I usually cut the cotton balls in half.

One thing to note is you can stuff that cotton ball pretty far down and wont damage his eardrum as their ear canals are 'L' shaped. The vet taught me to use a Q-Tip to clean Oreos ears but make sure the Q-TIP stays 90 degrees (straight up and down).


----------



## Pucks104 (Aug 16, 2012)

krandall said:


> I read that stuff about cotton balls when Kodi was little too. Like you, it didn't work for me at all! He shook his head and the cotton balls went flying! Since then, I'm just very careful about not spraying water into his ears. No problems.

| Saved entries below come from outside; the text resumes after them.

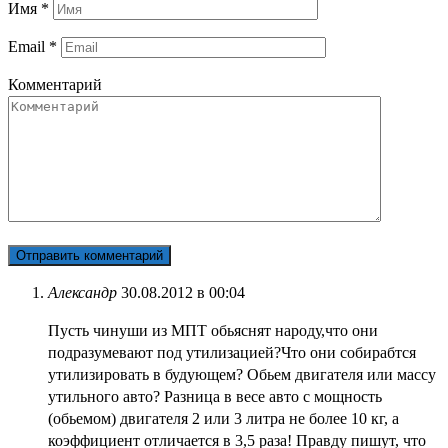
Имя
*
Email
*
Комментарий
Александр
30.08.2012 в 00:04
Пусть чинуши из МПТ обьяснят народу,что они
подразумевают под утилизацией?Что они собирабтся
утилизировать в будующем? Обьем двигателя или массу
утильного авто? Разница в весе авто с мощность
(обьемом) двигателя 2 или 3 литра не более 10 кг, а
коэффициент отличается в 3,5 раза! Правду пишут, что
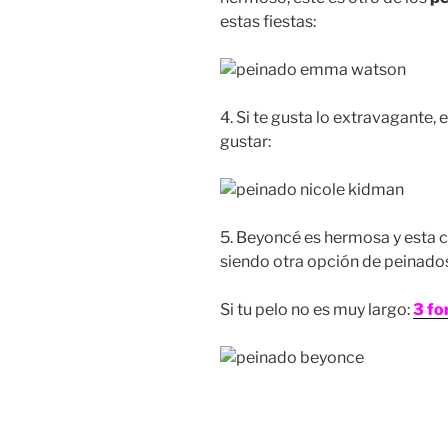
estas fiestas:
4. Si te gusta lo extravagante,
gustar:
5. Beyoncé es hermosa y esta c
siendo otra opción de peinado
Si tu pelo no es muy largo:
3 fo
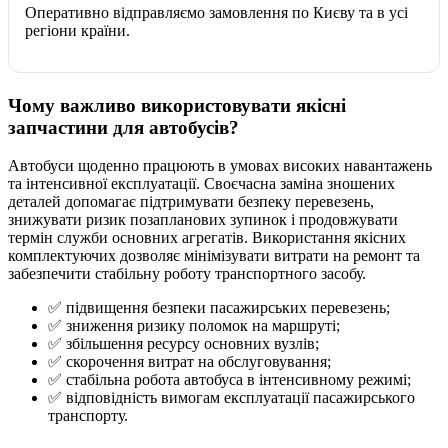
Оперативно відправляємо замовлення по Києву та в усі
регіони країни.
Чому важливо використовувати якісні
запчастини для автобусів?
Автобуси щоденно працюють в умовах високих навантажень
та інтенсивної експлуатації. Своєчасна заміна зношених
деталей допомагає підтримувати безпеку перевезень,
знижувати ризик позапланових зупинок і продовжувати
термін служби основних агрегатів. Використання якісних
комплектуючих дозволяє мінімізувати витрати на ремонт та
забезпечити стабільну роботу транспортного засобу.
✅ підвищення безпеки пасажирських перевезень;
✅ зниження ризику поломок на маршруті;
✅ збільшення ресурсу основних вузлів;
✅ скорочення витрат на обслуговування;
✅ стабільна робота автобуса в інтенсивному режимі;
✅ відповідність вимогам експлуатації пасажирського
транспорту.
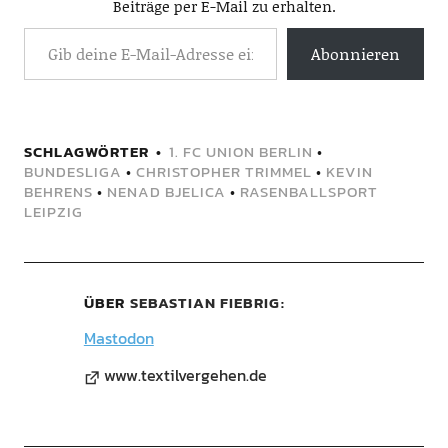
Beiträge per E-Mail zu erhalten.
Abonnieren
SCHLAGWÖRTER
1. FC UNION BERLIN
•
BUNDESLIGA
•
CHRISTOPHER TRIMMEL
•
KEVIN
BEHRENS
•
NENAD BJELICA
•
RASENBALLSPORT
LEIPZIG
ÜBER
SEBASTIAN FIEBRIG
Mastodon
www.textilvergehen.de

So it's not just me and Leo! I have been wondering how on earth to get those danged half pieces of cotton to stay in Leo's ears! :laugh:


----------



## Anna6 (Oct 21, 2012)

We are at the river right now. I tried Nina in the pool at home and she swam like a trooper. Nina is a great swimmer but so far will not go in voluntarily. She was very confused about seeing the kids and me in the water and wanted to get to me. She did jump in to get to a ball and another time to get from a raft to the shore.


----------



## MarinaGirl (Mar 25, 2012)

Emmie likes to get her feet wet in Lake Washington - it's pretty cute. The only time she's gone swimming was last summer when she walked off a dock into a pond on my friend's Christmas tree farm in Oregon. The water was almost to the level of the dock and very glassy so she was really surprised when she had to swim. Poor little baby. I hope this summer she'll try to swim again and have a more positive experience. I saw an adorable pink life vest at West Marine that I'm thinking of buying for her; I hope if she wears it she'll be more confident (and safe) in the water.
- Jeanne


----------